◆ **Task description**
Please copy, exactly as they appear below, the lines from the one containing "0: (185, 307, 0.64)" through the one containing "11: (526, 472, 0.34)".

##### Source material #####

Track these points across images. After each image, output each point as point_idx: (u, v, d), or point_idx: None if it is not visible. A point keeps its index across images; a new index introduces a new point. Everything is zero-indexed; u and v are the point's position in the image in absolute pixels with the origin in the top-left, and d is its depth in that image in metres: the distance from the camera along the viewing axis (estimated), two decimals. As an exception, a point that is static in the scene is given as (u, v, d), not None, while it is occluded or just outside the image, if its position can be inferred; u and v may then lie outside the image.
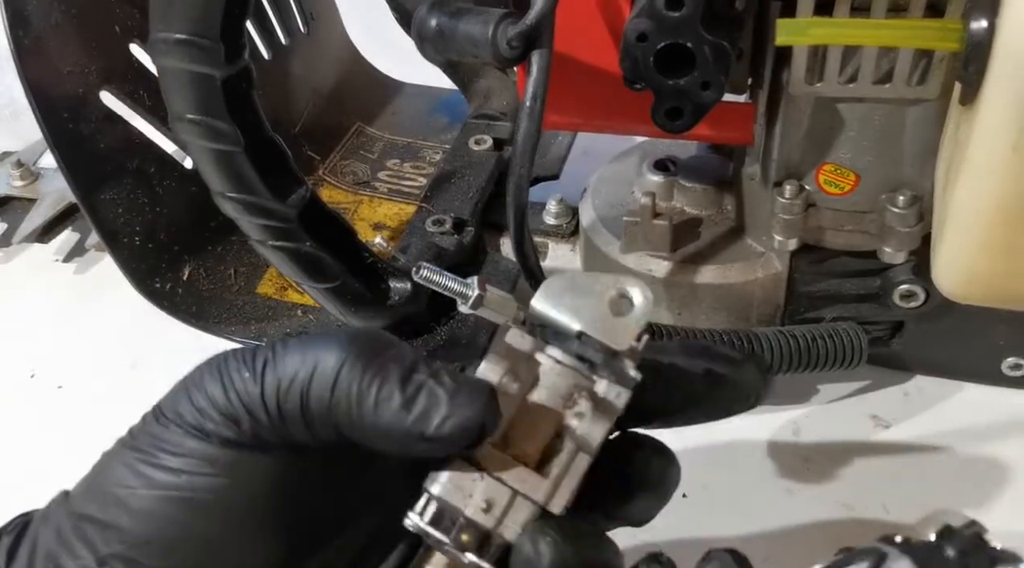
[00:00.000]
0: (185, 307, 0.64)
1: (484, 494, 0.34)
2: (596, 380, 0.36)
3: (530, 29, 0.42)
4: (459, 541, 0.33)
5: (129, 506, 0.34)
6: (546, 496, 0.34)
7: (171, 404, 0.35)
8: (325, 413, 0.33)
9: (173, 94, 0.47)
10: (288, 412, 0.33)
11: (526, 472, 0.34)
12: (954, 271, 0.41)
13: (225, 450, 0.34)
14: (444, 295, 0.47)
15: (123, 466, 0.35)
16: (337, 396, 0.33)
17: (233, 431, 0.34)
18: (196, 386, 0.35)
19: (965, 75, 0.37)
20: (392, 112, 0.84)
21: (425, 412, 0.32)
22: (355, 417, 0.33)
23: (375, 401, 0.32)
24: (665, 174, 0.62)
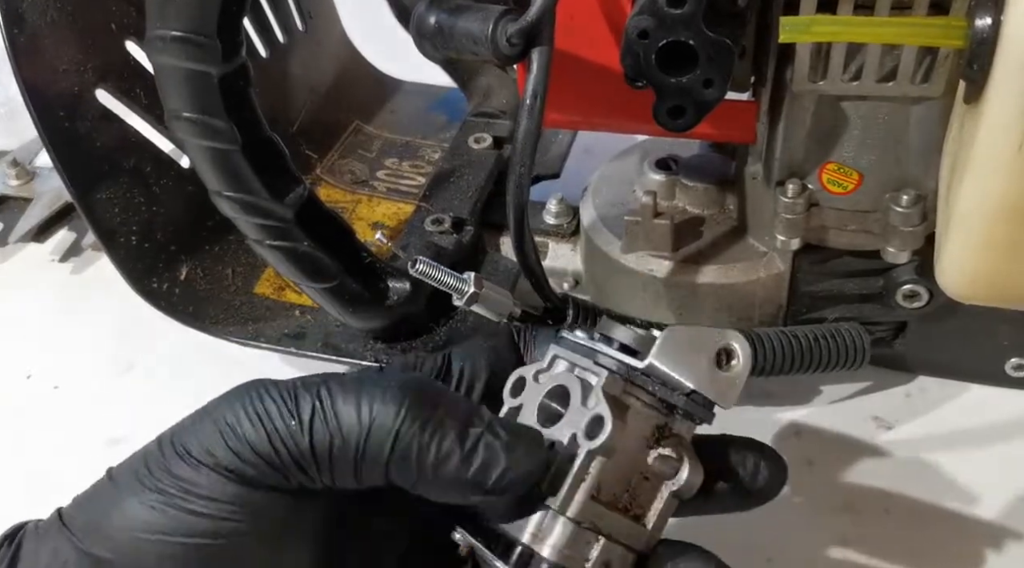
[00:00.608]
0: (182, 307, 0.63)
1: (603, 556, 0.34)
2: (675, 417, 0.37)
3: (530, 26, 0.41)
4: None
5: (154, 553, 0.33)
6: (647, 545, 0.36)
7: (198, 442, 0.34)
8: (380, 468, 0.33)
9: (170, 92, 0.47)
10: (340, 467, 0.33)
11: (633, 526, 0.35)
12: (958, 271, 0.41)
13: (267, 495, 0.33)
14: (443, 295, 0.47)
15: (143, 507, 0.33)
16: (396, 454, 0.33)
17: (276, 479, 0.33)
18: (230, 427, 0.33)
19: (969, 73, 0.37)
20: (391, 110, 0.84)
21: (484, 466, 0.33)
22: (414, 473, 0.33)
23: (435, 459, 0.33)
24: (667, 173, 0.62)
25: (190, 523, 0.33)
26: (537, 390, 0.38)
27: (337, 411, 0.33)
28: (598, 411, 0.35)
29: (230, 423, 0.34)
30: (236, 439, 0.33)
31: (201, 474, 0.33)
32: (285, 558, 0.35)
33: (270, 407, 0.34)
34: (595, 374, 0.36)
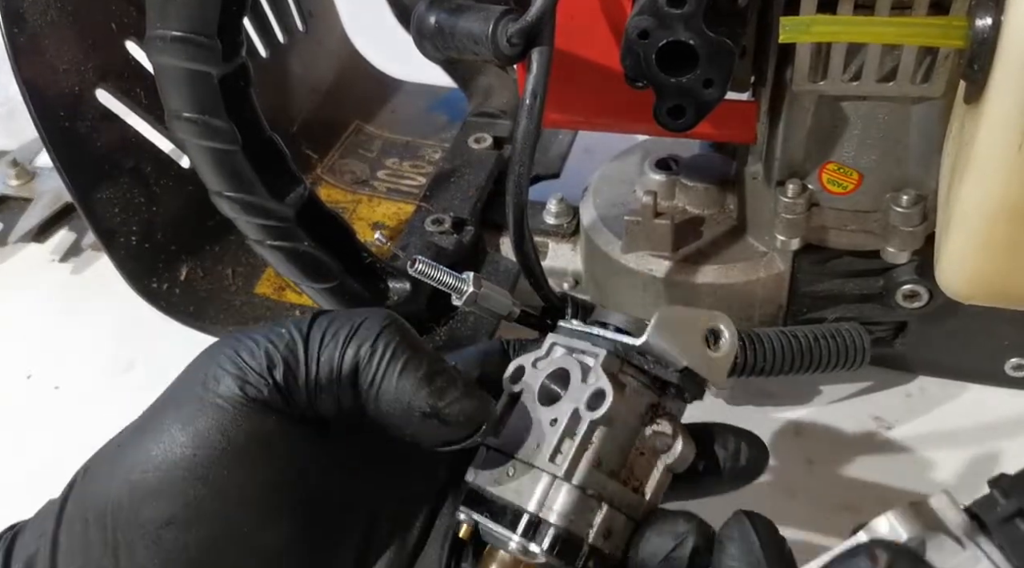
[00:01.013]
0: (182, 307, 0.63)
1: (606, 523, 0.36)
2: (668, 395, 0.39)
3: (530, 26, 0.41)
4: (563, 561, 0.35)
5: (139, 484, 0.34)
6: (644, 513, 0.37)
7: (185, 373, 0.36)
8: (355, 371, 0.35)
9: (170, 92, 0.46)
10: (324, 369, 0.35)
11: (632, 496, 0.37)
12: (958, 271, 0.41)
13: (241, 418, 0.34)
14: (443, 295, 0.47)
15: (130, 444, 0.36)
16: (374, 348, 0.35)
17: (262, 388, 0.34)
18: (222, 351, 0.36)
19: (970, 73, 0.37)
20: (391, 110, 0.83)
21: (442, 389, 0.35)
22: (383, 377, 0.35)
23: (404, 364, 0.35)
24: (667, 173, 0.62)
25: (178, 454, 0.34)
26: (536, 375, 0.39)
27: (332, 317, 0.37)
28: (599, 386, 0.37)
29: (224, 351, 0.36)
30: (229, 360, 0.35)
31: (189, 407, 0.35)
32: (275, 493, 0.35)
33: (265, 332, 0.36)
34: (593, 355, 0.38)
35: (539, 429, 0.37)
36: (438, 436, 0.36)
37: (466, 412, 0.35)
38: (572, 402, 0.37)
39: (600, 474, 0.36)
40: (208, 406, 0.34)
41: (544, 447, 0.37)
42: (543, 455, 0.36)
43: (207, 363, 0.36)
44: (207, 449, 0.34)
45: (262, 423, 0.35)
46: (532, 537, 0.35)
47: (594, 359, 0.38)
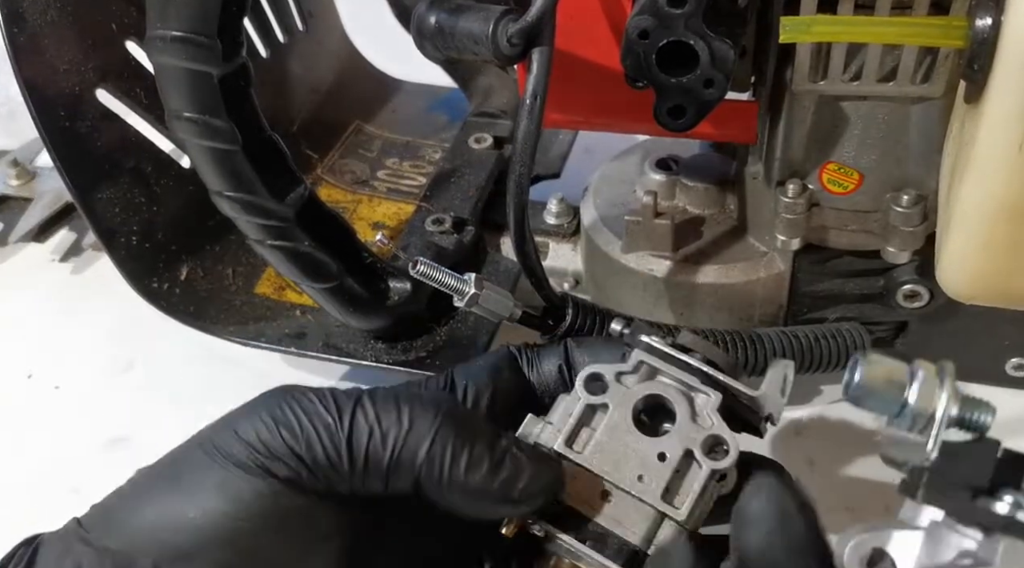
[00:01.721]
0: (183, 307, 0.63)
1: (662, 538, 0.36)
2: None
3: (531, 26, 0.41)
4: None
5: (174, 547, 0.33)
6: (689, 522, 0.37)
7: (230, 441, 0.34)
8: (411, 472, 0.34)
9: (170, 92, 0.47)
10: (372, 467, 0.34)
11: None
12: (958, 270, 0.41)
13: (295, 496, 0.34)
14: (444, 295, 0.47)
15: (168, 505, 0.34)
16: (432, 454, 0.34)
17: (309, 479, 0.33)
18: (264, 425, 0.34)
19: (970, 73, 0.37)
20: (391, 110, 0.83)
21: (511, 479, 0.34)
22: (445, 477, 0.34)
23: (466, 466, 0.34)
24: (667, 173, 0.62)
25: (217, 521, 0.33)
26: (624, 394, 0.38)
27: (378, 412, 0.34)
28: (717, 433, 0.37)
29: (264, 422, 0.34)
30: (271, 436, 0.34)
31: (231, 473, 0.34)
32: (309, 561, 0.35)
33: (307, 406, 0.34)
34: (699, 392, 0.38)
35: (640, 458, 0.37)
36: (517, 514, 0.36)
37: (538, 487, 0.35)
38: (683, 441, 0.37)
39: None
40: (252, 475, 0.34)
41: (652, 482, 0.36)
42: (652, 490, 0.36)
43: (251, 420, 0.34)
44: (246, 520, 0.33)
45: (304, 500, 0.34)
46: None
47: (705, 399, 0.38)
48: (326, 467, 0.34)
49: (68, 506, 0.38)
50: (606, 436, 0.37)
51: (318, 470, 0.34)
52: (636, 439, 0.37)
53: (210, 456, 0.34)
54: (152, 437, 0.66)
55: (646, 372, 0.39)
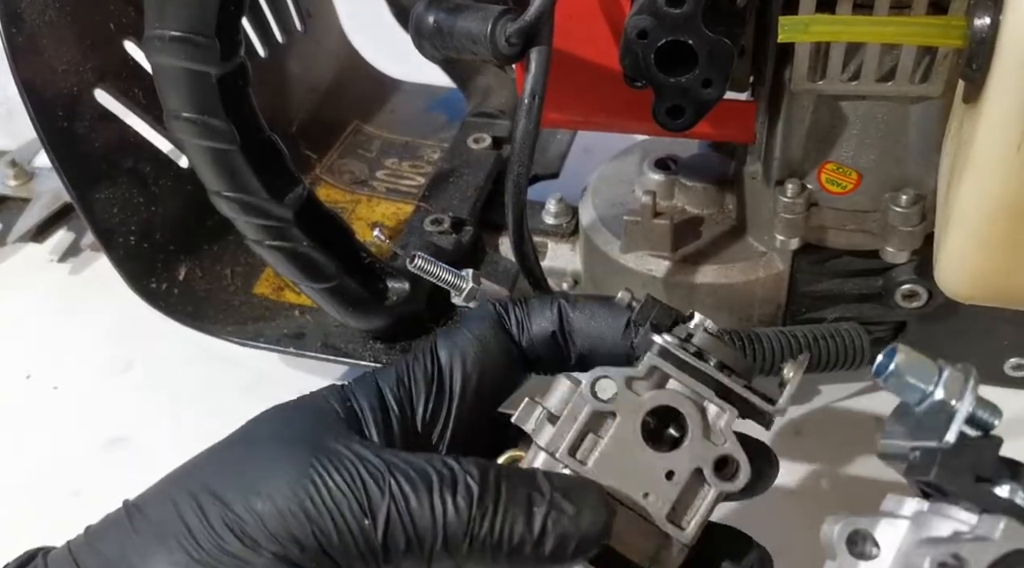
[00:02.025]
0: (181, 307, 0.63)
1: None
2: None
3: (529, 26, 0.41)
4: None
5: None
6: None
7: (254, 522, 0.33)
8: (451, 564, 0.34)
9: (168, 92, 0.46)
10: (409, 564, 0.34)
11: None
12: (957, 270, 0.41)
13: None
14: (442, 295, 0.47)
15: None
16: (472, 551, 0.34)
17: (325, 563, 0.33)
18: (292, 514, 0.33)
19: (968, 72, 0.37)
20: (390, 110, 0.83)
21: (557, 546, 0.34)
22: (490, 560, 0.34)
23: (509, 550, 0.34)
24: (666, 173, 0.62)
25: None
26: (634, 402, 0.37)
27: (412, 512, 0.34)
28: (729, 452, 0.36)
29: (292, 510, 0.33)
30: (300, 527, 0.33)
31: (259, 557, 0.33)
32: None
33: (337, 497, 0.33)
34: (716, 405, 0.37)
35: (648, 474, 0.36)
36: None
37: (590, 544, 0.34)
38: (694, 459, 0.36)
39: None
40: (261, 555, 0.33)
41: (659, 501, 0.36)
42: (658, 509, 0.36)
43: (271, 495, 0.34)
44: None
45: None
46: None
47: (718, 412, 0.37)
48: (359, 563, 0.33)
49: (67, 506, 0.38)
50: (613, 448, 0.36)
51: (350, 565, 0.33)
52: (644, 452, 0.36)
53: (234, 534, 0.33)
54: (151, 437, 0.66)
55: (658, 378, 0.37)
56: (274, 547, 0.33)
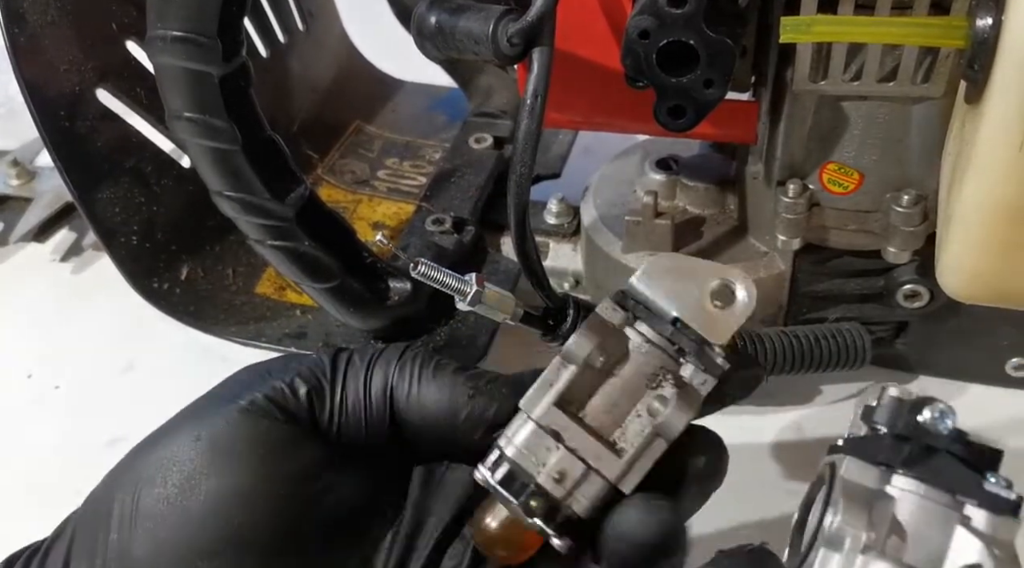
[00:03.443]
0: (183, 307, 0.63)
1: (558, 465, 0.34)
2: (682, 363, 0.36)
3: (531, 26, 0.41)
4: (528, 507, 0.34)
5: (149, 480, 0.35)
6: (619, 476, 0.35)
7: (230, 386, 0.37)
8: (387, 389, 0.37)
9: (170, 92, 0.46)
10: (350, 390, 0.37)
11: (602, 449, 0.35)
12: (959, 270, 0.41)
13: (264, 421, 0.35)
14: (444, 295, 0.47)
15: (143, 452, 0.36)
16: (403, 364, 0.37)
17: (293, 401, 0.36)
18: (256, 366, 0.37)
19: (970, 73, 0.37)
20: (391, 110, 0.83)
21: (478, 373, 0.37)
22: (420, 382, 0.37)
23: (435, 367, 0.37)
24: (667, 173, 0.62)
25: (183, 451, 0.35)
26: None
27: (348, 350, 0.38)
28: (578, 330, 0.36)
29: (254, 370, 0.37)
30: (257, 375, 0.37)
31: (200, 413, 0.36)
32: (293, 502, 0.35)
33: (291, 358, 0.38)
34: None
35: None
36: (483, 418, 0.36)
37: (508, 381, 0.37)
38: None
39: (563, 416, 0.35)
40: (227, 411, 0.35)
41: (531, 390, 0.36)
42: (528, 397, 0.36)
43: (231, 379, 0.37)
44: (220, 449, 0.35)
45: (279, 429, 0.36)
46: (494, 470, 0.35)
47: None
48: (305, 395, 0.36)
49: (68, 506, 0.38)
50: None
51: (301, 400, 0.36)
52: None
53: (190, 408, 0.37)
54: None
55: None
56: (244, 395, 0.37)
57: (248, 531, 0.34)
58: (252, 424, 0.35)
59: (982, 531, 0.28)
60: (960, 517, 0.29)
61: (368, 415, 0.37)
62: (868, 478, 0.31)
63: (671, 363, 0.36)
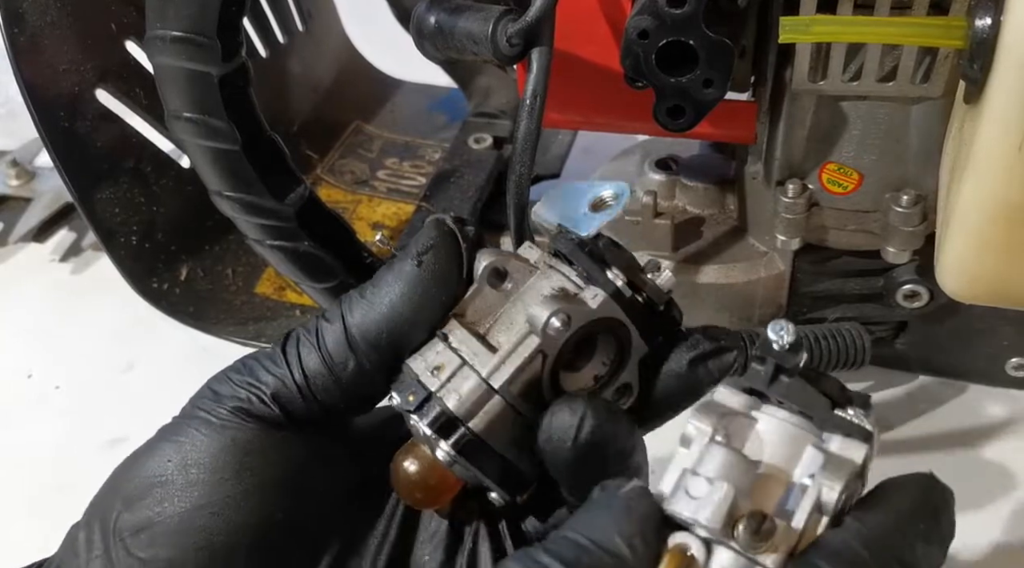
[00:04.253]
0: (182, 307, 0.64)
1: (436, 360, 0.35)
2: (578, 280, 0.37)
3: (530, 26, 0.41)
4: (407, 400, 0.35)
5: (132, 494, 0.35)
6: (490, 370, 0.35)
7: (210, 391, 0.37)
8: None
9: (169, 92, 0.46)
10: (307, 360, 0.36)
11: (480, 347, 0.35)
12: (958, 271, 0.41)
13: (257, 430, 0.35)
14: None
15: (124, 469, 0.36)
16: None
17: (253, 399, 0.36)
18: (238, 371, 0.37)
19: (970, 73, 0.37)
20: (391, 110, 0.84)
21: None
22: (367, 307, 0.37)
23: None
24: (667, 173, 0.62)
25: (161, 466, 0.35)
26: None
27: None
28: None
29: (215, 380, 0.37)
30: (224, 385, 0.36)
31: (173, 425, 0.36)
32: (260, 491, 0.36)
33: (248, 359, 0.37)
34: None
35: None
36: (435, 298, 0.36)
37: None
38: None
39: (456, 323, 0.36)
40: (196, 426, 0.36)
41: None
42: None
43: (197, 395, 0.37)
44: (190, 465, 0.35)
45: (249, 433, 0.35)
46: (398, 387, 0.36)
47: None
48: (275, 384, 0.36)
49: (68, 506, 0.38)
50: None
51: (265, 398, 0.36)
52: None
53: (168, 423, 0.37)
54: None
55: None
56: (228, 399, 0.37)
57: (226, 539, 0.34)
58: (219, 436, 0.35)
59: (830, 450, 0.30)
60: (814, 440, 0.30)
61: (332, 368, 0.36)
62: (735, 402, 0.32)
63: (571, 286, 0.36)
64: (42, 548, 0.37)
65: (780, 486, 0.29)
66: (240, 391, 0.36)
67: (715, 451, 0.29)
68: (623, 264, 0.36)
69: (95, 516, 0.35)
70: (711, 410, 0.31)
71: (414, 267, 0.36)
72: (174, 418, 0.37)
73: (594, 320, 0.35)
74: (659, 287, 0.37)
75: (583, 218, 0.39)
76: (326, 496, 0.37)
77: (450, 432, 0.34)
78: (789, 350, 0.31)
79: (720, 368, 0.36)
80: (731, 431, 0.30)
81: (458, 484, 0.36)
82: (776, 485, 0.29)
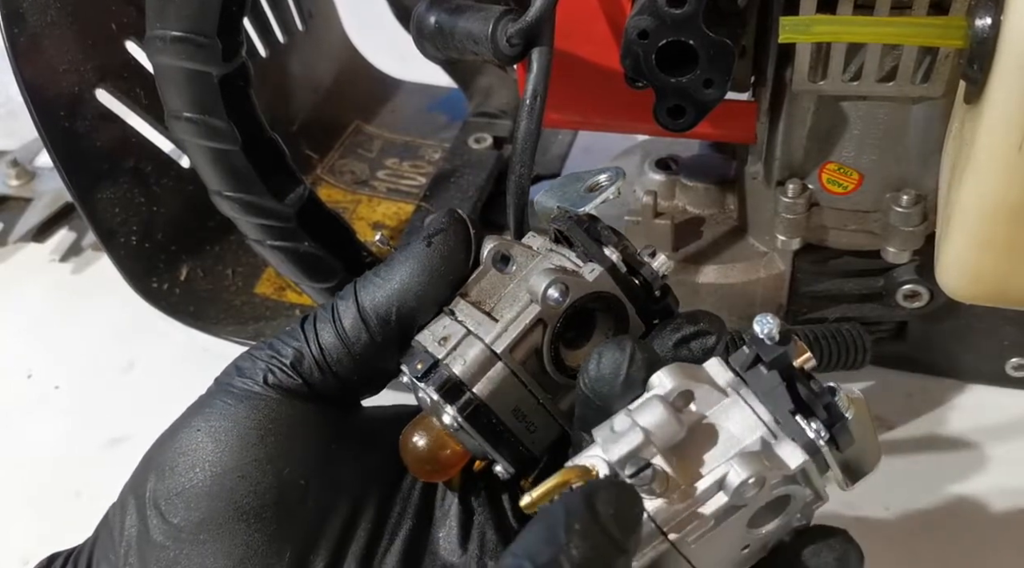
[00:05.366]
0: (182, 307, 0.64)
1: (444, 332, 0.37)
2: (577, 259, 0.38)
3: (530, 26, 0.41)
4: (415, 368, 0.36)
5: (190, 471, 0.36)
6: (493, 338, 0.36)
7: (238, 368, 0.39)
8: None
9: (170, 92, 0.46)
10: (324, 336, 0.38)
11: (484, 317, 0.37)
12: (958, 271, 0.41)
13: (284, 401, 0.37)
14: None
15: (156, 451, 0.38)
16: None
17: (279, 368, 0.37)
18: (265, 350, 0.38)
19: (970, 73, 0.37)
20: (391, 110, 0.84)
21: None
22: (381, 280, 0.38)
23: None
24: (667, 173, 0.62)
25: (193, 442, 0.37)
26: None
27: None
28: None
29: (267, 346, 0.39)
30: (272, 351, 0.38)
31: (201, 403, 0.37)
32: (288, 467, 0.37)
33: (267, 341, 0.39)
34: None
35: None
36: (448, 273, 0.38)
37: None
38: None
39: (461, 300, 0.37)
40: (222, 399, 0.37)
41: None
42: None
43: (225, 370, 0.39)
44: (218, 435, 0.36)
45: (274, 406, 0.37)
46: (409, 360, 0.37)
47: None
48: (294, 355, 0.37)
49: (68, 506, 0.38)
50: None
51: (286, 364, 0.37)
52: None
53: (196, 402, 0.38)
54: (152, 437, 0.66)
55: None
56: (259, 374, 0.38)
57: (253, 501, 0.36)
58: (243, 404, 0.37)
59: (771, 446, 0.31)
60: (766, 433, 0.31)
61: (346, 342, 0.38)
62: (720, 376, 0.33)
63: (568, 263, 0.37)
64: (42, 548, 0.37)
65: (712, 460, 0.31)
66: (261, 363, 0.38)
67: (654, 404, 0.31)
68: (620, 245, 0.37)
69: (129, 493, 0.37)
70: (682, 372, 0.32)
71: (424, 247, 0.38)
72: (200, 396, 0.39)
73: (591, 293, 0.36)
74: (655, 269, 0.38)
75: (579, 199, 0.41)
76: (346, 469, 0.39)
77: (456, 397, 0.35)
78: (778, 345, 0.31)
79: (703, 349, 0.36)
80: (698, 396, 0.32)
81: (465, 456, 0.37)
82: (709, 457, 0.31)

#####

◆ **Reply to the exercise**
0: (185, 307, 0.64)
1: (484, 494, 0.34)
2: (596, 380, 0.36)
3: (530, 29, 0.42)
4: (459, 541, 0.33)
5: (129, 506, 0.34)
6: (546, 496, 0.34)
7: (171, 404, 0.35)
8: (325, 413, 0.33)
9: (173, 94, 0.47)
10: (288, 412, 0.33)
11: (526, 472, 0.34)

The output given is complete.